*Directive 1:* Can you rewrite the organic food post, everything from "Plenty of Reasons" down to "industry will continue.", swapping "conventional" for "non-organic"?
*Directive 2:* Which specific foods does the organic food post mention by name?

*Article:*
--- Begin ---

Plenty of Reasons to Stick With Organic

Postscript
Food, Love and Policy By Malcolm Woods on September 5, 2012

 

Give up organic?

 

I’m sure some people will think about that today, after hearing about a new study that found little evidence that organic food is any better for you than conventional food. Apple for apple and zucchini for zucchini, organic is often more expensive, after all.  No doubt, some folk will opt for cheaper conventional, but I’m betting the booming growth in the organic industry will continue.

 

I’ll explain why in a moment, but first let me review this latest study making the news today. It’s actually a meta-analysis, a study which examined previous studies rather than asking anything new or generating any new data.

 

Researchers at Stanford University conducted the most thorough review yet of a couple hundred earlier studies regarding organic foods. They examined 17 human studies and 223 studies of the nutrient and contaminant levels in organic versus conventional foods, asking the key question: does organic food offer a health benefit?

 

What they found, said the researchers, was very little evidence that eating organic food was any healthier; that, for example, there was no definitive proof an organic strawberry contains any more nutrients than a conventionally grown one. Organically raised beef? Again, no definitive proof it offers a nutritional advantage.

--- End ---

Data items
--- Begin ---

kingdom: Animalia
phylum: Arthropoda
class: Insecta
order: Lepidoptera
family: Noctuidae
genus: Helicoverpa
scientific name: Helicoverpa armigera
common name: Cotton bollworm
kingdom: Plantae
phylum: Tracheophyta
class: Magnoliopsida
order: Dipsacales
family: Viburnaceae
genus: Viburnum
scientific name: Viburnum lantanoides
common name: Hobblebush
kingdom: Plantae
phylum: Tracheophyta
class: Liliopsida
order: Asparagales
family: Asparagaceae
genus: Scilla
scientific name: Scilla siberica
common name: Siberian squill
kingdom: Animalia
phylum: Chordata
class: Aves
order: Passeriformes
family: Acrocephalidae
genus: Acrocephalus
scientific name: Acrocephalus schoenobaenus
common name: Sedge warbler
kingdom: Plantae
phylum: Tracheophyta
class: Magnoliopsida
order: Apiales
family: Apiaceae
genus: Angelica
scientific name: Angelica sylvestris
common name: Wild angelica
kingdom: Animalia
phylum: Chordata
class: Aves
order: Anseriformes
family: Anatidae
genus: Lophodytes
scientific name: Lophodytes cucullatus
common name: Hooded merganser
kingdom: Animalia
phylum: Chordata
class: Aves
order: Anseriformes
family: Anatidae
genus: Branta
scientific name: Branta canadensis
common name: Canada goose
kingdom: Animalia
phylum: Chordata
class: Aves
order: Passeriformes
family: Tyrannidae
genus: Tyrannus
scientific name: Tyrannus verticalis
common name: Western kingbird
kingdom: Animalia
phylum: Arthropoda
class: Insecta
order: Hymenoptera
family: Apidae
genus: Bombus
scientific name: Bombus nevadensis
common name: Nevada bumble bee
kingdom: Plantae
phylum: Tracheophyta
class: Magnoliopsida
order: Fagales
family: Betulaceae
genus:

--- End ---

*Correct output 1:*
Plenty of Reasons to Stick With Organic

Postscript
Food, Love and Policy By Malcolm Woods on September 5, 2012

 

Give up organic?

 

I’m sure some people will think about that today, after hearing about a new study that found little evidence that organic food is any better for you than non-organic food. Apple for apple and zucchini for zucchini, organic is often more expensive, after all.  No doubt, some folk will opt for cheaper non-organic, but I’m betting the booming growth in the organic industry will continue.

*Correct output 2:* Apple, zucchini, strawberry, beef